• [EXTRACT TO READ]:
__________
One of the biggest question marks that the Las Vegas Raiders still have ahead of drafting Fernando Mendoza is the lack of a true WR1. Thankfully, Day 2 might help with that issue.
Mendoza’s coming to Las Vegas with generational expectations, which is putting it lightly. The Raiders are betting their entire franchise on him. That bet only pays off if they build around him correctly—and right now, the receiver room is still a vulnerability on the offensive roster.
The math is straightforward. Elite quarterbacks don’t operate in a vacuum. Every transcendent quarterback in the modern NFL has a legitimate WR1 to weaponize—a player who demands bracket coverage, creates space for everyone else and makes the entire offense harder to defend.
The Raiders have invested heavily in the offensive line. Tyler Linderbaum anchors the interior. The protection is being prioritized. But protection only buys time—it doesn’t create separation. While general manager John Spytek hit a home run with Linderbaum’s signing, the center doesn’t run down the field, metaphorically speaking.
At some point, Las Vegas must give Mendoza a true No. 1 receiver. A separator. A mismatch the defense has no clean answer for. Tight end Brock Bowers is arguably the best tight end in the league but he’s not a wide receiver no matter how bad Raiders fans claim he is.
Well, luckily for us, our scouting experts have a plausible scenario for you, Raider Nation.
Raiders 3-Round Mock Draft: The next great QB-WR duo?
Round 1, No. 1: Fernando Mendoza, QB, Indiana
Fernando Mendoza was the 134th-ranked quarterback in the 2022 recruiting class. Yale was the destination. The NFL was not a serious conversation.
Three years later, he holds a Heisman Trophy, a national championship, and the top passer rating in the FBS. Las Vegas is preparing to make him the No. 1 overall pick.
The résumé is legitimate. So are the questions.
__________
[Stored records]

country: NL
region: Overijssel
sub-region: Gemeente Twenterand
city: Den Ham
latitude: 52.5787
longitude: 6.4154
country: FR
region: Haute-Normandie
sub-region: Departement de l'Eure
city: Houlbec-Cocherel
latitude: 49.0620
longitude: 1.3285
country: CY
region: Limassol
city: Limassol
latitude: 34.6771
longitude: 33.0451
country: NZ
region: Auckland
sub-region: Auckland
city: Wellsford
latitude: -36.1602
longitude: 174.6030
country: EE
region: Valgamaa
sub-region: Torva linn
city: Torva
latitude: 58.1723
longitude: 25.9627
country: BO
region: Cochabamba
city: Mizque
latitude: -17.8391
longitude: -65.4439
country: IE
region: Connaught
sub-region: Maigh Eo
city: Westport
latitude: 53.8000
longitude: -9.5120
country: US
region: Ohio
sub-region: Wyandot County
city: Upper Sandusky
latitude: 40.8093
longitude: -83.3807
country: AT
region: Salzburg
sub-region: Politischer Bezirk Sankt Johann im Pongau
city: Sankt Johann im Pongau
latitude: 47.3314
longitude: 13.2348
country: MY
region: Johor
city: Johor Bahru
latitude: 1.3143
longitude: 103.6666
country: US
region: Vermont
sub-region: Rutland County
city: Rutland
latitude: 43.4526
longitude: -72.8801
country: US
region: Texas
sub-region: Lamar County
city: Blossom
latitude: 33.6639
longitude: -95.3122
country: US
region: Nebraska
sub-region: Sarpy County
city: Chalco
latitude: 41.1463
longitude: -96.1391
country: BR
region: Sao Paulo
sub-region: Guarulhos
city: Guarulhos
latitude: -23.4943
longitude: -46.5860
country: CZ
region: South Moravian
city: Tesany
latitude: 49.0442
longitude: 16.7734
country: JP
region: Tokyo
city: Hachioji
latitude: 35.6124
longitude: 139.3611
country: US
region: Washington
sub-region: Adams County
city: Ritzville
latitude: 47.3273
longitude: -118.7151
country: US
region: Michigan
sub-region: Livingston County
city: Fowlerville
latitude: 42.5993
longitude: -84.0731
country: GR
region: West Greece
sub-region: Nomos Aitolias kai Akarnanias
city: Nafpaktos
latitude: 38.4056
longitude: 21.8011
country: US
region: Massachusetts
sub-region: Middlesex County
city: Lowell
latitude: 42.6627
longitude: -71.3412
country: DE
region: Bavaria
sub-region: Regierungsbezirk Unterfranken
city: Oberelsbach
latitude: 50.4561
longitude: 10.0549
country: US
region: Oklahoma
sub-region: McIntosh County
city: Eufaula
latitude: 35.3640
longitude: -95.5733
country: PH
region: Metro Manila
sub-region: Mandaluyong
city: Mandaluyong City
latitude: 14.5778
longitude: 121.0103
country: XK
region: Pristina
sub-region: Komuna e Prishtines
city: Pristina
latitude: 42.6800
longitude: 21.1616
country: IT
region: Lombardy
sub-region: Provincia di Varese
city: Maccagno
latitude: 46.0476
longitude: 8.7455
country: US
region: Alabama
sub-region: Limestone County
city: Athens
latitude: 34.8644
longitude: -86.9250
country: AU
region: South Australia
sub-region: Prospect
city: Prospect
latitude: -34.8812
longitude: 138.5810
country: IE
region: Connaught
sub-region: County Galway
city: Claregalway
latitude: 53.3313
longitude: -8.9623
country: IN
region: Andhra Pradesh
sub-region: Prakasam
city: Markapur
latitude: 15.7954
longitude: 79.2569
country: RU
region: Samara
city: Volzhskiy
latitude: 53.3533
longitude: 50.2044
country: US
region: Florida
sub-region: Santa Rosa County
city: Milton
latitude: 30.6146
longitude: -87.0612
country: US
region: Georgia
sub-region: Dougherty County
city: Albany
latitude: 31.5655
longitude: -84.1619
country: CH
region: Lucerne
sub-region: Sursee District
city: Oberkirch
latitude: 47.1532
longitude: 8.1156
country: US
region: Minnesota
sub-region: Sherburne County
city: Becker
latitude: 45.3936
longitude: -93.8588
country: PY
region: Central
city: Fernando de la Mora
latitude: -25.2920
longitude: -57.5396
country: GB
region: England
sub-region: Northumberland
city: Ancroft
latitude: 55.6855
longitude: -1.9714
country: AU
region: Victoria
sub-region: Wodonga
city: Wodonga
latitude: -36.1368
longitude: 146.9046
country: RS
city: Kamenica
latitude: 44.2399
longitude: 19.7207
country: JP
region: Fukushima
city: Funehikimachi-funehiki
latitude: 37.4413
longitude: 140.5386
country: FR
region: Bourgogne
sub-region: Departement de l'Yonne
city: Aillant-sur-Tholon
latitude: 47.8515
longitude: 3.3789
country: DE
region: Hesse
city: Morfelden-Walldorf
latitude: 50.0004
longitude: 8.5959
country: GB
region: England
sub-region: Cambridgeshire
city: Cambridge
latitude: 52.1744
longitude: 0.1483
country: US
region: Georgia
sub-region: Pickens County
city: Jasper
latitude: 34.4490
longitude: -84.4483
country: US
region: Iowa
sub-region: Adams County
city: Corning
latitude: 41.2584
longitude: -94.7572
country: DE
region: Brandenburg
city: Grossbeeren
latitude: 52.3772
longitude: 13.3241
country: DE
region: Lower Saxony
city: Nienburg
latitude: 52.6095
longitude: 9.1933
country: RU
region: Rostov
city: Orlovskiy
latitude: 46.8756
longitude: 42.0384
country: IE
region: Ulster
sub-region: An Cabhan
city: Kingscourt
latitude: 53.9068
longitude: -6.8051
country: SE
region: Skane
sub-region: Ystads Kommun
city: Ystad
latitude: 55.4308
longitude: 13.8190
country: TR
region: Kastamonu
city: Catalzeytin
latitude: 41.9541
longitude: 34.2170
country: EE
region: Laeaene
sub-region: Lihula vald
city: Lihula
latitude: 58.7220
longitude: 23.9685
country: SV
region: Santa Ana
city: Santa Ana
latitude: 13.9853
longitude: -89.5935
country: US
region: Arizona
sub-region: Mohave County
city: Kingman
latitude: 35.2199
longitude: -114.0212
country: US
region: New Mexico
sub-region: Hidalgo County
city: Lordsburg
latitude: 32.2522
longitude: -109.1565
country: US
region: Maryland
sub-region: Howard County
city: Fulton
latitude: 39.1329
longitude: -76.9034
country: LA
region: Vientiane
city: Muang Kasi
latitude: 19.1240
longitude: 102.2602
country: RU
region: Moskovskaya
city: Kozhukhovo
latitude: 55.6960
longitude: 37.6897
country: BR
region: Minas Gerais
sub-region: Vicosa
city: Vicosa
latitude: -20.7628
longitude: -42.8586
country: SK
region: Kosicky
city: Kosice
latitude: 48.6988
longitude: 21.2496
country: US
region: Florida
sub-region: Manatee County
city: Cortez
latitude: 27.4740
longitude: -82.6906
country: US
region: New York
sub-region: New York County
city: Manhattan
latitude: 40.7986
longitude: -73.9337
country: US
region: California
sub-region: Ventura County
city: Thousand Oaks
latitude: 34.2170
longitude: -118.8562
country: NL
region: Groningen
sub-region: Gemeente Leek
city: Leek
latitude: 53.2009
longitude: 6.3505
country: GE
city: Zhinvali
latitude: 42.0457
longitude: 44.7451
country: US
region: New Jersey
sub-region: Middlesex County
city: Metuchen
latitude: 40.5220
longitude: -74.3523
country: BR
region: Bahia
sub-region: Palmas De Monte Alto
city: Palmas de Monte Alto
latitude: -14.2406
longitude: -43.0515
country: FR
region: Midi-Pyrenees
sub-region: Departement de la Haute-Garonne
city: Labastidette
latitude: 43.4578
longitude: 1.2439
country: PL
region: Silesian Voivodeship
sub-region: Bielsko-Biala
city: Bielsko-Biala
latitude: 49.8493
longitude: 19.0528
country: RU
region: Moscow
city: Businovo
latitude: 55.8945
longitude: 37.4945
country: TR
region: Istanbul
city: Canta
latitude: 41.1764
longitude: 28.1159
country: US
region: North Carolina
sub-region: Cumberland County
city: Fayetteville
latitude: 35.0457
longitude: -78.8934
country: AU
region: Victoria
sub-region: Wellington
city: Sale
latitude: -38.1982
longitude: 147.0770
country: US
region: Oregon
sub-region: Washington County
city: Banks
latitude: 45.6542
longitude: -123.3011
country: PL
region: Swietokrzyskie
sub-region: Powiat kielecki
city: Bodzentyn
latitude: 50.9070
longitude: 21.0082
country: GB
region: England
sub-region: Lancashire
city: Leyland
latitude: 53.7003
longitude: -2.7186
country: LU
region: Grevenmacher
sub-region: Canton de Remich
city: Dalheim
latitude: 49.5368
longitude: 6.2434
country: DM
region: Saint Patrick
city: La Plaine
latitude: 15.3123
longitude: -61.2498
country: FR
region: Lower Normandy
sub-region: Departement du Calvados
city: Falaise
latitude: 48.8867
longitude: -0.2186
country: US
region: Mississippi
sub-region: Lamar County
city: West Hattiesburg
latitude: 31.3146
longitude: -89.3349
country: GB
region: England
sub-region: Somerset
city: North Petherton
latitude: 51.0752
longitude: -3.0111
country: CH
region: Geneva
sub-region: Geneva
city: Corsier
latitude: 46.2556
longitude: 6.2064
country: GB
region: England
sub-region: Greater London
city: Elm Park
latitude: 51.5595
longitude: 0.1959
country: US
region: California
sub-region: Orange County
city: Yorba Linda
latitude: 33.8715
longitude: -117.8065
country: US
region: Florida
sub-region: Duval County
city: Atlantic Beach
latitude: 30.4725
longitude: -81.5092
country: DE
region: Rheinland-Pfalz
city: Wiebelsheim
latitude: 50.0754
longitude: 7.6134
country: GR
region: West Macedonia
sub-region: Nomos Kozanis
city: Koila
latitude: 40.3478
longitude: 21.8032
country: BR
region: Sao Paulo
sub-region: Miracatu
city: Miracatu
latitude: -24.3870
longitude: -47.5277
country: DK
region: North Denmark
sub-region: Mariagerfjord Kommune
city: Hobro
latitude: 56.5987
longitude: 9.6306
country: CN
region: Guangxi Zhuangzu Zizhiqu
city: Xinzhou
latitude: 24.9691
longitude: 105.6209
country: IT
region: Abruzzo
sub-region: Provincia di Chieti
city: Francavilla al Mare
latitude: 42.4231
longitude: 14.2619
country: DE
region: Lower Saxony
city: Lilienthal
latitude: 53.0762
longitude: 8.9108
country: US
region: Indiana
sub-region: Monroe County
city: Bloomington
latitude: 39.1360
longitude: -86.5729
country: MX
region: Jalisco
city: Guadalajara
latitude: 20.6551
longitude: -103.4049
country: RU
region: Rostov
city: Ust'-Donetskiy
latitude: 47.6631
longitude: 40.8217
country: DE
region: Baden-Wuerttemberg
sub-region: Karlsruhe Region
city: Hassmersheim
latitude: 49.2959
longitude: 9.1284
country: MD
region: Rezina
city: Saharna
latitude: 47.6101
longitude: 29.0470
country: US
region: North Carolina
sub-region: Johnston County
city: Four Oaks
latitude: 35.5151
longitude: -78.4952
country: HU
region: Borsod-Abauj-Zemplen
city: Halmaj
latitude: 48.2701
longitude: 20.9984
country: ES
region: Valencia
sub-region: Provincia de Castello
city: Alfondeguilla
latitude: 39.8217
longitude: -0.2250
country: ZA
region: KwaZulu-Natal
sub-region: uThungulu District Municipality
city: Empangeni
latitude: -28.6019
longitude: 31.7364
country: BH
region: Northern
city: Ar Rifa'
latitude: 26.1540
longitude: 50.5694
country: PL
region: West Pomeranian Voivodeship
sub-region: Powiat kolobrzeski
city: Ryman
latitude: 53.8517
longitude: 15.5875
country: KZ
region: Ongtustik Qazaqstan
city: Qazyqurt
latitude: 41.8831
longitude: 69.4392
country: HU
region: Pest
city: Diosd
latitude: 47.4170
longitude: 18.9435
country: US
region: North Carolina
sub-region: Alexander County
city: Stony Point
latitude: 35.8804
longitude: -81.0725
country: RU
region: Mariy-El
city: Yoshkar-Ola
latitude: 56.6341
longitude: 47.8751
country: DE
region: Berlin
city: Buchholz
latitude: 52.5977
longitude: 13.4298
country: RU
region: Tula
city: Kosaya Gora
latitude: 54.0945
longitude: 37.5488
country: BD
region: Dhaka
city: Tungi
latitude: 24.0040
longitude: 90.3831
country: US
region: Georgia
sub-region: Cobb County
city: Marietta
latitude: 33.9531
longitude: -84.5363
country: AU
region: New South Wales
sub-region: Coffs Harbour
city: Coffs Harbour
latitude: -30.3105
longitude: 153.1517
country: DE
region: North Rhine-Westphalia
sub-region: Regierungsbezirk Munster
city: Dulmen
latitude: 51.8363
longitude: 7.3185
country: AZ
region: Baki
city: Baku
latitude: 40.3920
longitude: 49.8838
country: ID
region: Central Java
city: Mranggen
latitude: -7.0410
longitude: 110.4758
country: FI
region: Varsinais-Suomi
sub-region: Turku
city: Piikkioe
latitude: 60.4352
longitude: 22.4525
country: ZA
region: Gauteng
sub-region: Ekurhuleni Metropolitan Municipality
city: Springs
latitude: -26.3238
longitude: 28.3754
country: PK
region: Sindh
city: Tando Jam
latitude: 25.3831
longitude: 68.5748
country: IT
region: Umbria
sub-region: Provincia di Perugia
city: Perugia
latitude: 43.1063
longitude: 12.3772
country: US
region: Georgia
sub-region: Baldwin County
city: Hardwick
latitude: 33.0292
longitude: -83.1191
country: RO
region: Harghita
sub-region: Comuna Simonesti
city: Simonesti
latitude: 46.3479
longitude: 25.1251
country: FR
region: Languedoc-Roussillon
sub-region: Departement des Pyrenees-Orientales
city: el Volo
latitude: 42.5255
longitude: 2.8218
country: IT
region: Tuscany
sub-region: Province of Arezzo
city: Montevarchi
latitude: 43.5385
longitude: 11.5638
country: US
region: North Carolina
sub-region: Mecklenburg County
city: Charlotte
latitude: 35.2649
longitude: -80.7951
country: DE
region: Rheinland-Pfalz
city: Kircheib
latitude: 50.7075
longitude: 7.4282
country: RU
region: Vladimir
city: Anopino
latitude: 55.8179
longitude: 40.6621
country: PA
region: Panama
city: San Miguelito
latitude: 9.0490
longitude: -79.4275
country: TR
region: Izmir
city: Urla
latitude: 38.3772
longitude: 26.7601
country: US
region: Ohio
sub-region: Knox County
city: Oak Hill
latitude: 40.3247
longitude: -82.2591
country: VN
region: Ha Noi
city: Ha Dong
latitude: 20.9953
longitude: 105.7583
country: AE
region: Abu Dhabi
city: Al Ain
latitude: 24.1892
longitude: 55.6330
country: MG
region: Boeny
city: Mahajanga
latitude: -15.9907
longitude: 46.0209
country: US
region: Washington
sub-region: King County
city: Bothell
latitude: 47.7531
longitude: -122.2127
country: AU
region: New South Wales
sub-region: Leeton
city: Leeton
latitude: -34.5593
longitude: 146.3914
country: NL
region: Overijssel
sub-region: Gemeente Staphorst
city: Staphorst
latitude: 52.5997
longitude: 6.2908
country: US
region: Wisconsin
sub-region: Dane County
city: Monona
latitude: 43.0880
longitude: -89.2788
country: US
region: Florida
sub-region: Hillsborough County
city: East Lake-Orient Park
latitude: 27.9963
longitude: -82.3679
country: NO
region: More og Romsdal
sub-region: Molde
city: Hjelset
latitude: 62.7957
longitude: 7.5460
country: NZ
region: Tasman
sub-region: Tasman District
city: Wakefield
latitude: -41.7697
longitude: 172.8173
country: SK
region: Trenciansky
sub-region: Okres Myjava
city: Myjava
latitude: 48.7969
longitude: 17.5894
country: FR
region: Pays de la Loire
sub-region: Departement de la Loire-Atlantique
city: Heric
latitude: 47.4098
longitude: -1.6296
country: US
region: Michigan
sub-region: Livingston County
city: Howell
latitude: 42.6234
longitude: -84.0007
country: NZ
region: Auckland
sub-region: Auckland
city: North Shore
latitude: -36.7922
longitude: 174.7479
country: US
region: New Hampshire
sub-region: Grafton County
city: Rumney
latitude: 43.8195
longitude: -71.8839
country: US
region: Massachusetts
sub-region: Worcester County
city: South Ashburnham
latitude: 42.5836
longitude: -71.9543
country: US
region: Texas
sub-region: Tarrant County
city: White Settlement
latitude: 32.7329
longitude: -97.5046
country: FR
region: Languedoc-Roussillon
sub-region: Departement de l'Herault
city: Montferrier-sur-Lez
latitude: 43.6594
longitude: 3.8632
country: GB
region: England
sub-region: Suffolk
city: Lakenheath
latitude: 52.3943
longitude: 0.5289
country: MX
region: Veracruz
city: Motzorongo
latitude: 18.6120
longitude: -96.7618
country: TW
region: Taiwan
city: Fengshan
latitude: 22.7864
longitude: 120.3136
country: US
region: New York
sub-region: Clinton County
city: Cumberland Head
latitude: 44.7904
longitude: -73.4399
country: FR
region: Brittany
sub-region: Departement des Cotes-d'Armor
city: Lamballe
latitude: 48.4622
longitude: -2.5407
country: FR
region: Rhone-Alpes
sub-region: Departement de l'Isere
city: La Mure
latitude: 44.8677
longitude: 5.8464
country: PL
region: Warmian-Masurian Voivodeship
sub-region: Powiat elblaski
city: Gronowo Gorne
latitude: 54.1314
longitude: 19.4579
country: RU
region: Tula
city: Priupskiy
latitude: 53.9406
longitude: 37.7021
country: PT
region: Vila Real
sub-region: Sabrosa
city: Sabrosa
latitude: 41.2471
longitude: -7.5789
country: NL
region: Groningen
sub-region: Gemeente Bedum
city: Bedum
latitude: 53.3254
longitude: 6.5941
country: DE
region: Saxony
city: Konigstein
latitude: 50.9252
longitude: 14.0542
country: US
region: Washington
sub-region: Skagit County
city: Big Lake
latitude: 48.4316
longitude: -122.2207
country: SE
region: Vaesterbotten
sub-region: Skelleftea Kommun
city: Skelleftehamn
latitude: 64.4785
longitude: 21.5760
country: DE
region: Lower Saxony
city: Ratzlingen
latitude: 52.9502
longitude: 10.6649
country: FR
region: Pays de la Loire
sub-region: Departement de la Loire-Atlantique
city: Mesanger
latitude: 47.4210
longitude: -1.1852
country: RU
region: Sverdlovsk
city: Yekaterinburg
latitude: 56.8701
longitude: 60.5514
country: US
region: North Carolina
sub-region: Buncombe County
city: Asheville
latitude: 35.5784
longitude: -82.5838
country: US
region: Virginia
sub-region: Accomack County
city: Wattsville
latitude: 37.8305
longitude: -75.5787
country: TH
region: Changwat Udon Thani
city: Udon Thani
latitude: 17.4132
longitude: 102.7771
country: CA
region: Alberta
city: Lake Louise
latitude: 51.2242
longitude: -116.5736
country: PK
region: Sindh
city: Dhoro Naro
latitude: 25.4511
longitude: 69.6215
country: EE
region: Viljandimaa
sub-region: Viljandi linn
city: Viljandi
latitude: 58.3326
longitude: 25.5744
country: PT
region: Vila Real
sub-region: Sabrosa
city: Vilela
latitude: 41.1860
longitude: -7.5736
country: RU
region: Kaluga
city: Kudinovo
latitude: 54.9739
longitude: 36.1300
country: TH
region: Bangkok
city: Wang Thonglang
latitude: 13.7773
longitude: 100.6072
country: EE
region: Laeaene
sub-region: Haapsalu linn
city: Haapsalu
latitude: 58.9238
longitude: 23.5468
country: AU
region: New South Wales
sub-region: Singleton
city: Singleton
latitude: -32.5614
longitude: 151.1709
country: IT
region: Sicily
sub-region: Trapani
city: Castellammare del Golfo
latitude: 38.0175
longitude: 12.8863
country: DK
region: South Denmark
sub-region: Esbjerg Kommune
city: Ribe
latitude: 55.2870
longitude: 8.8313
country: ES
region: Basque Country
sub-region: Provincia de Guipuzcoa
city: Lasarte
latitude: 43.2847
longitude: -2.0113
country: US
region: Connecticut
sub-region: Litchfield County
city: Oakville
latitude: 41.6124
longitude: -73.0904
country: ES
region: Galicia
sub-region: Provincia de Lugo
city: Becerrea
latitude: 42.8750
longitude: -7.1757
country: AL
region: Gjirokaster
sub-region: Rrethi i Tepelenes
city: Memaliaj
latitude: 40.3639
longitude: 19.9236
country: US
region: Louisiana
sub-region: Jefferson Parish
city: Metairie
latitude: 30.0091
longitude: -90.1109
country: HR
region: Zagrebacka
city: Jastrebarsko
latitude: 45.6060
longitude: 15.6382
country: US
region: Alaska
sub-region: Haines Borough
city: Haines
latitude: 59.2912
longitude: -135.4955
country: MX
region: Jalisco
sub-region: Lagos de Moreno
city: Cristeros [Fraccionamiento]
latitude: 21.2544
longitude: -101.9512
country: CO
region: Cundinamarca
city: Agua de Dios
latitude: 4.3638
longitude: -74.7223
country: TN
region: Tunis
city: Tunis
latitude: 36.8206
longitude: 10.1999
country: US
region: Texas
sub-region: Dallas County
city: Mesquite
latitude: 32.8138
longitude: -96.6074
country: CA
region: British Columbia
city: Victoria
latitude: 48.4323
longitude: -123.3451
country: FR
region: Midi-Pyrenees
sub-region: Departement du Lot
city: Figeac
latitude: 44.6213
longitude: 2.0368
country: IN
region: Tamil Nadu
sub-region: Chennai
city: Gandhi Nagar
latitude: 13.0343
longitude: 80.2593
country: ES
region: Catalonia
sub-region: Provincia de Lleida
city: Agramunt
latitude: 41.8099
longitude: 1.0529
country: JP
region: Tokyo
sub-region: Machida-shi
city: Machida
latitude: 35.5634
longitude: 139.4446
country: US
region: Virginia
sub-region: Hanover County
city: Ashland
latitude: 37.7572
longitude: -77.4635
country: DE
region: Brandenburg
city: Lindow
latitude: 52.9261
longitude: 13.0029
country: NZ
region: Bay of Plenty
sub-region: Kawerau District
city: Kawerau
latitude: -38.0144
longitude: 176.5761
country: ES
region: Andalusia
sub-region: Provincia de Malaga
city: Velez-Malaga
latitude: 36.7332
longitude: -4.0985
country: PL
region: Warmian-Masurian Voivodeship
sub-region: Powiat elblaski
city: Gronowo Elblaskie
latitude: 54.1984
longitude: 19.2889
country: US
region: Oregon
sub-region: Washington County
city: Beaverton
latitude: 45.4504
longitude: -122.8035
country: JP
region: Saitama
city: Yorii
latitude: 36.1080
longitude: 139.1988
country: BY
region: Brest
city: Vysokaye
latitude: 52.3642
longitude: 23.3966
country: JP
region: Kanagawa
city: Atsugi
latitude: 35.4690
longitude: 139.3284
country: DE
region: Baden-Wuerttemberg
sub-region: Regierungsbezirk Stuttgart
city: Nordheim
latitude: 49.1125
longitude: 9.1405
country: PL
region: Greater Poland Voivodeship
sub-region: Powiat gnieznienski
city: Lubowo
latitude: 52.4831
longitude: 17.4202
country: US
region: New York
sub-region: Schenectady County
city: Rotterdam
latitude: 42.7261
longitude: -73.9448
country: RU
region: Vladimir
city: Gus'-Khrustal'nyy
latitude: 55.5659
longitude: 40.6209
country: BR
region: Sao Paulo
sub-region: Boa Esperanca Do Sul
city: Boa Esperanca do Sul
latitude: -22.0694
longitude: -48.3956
__________
• [EXERCISES TO COMPLETE]:
1. In the Raiders draft article, where did Fernando Mendoza rank among quarterbacks in the 2022 recruiting class?
2. Duplicate the part of the Raiders draft article starting with "One of the biggest" and going on through "harder to defend.".

• [PER-TASK OUTPUTS]:
1. He was the 134th-ranked quarterback.

2.
One of the biggest question marks that the Las Vegas Raiders still have ahead of drafting Fernando Mendoza is the lack of a true WR1. Thankfully, Day 2 might help with that issue.
Mendoza’s coming to Las Vegas with generational expectations, which is putting it lightly. The Raiders are betting their entire franchise on him. That bet only pays off if they build around him correctly—and right now, the receiver room is still a vulnerability on the offensive roster.
The math is straightforward. Elite quarterbacks don’t operate in a vacuum. Every transcendent quarterback in the modern NFL has a legitimate WR1 to weaponize—a player who demands bracket coverage, creates space for everyone else and makes the entire offense harder to defend.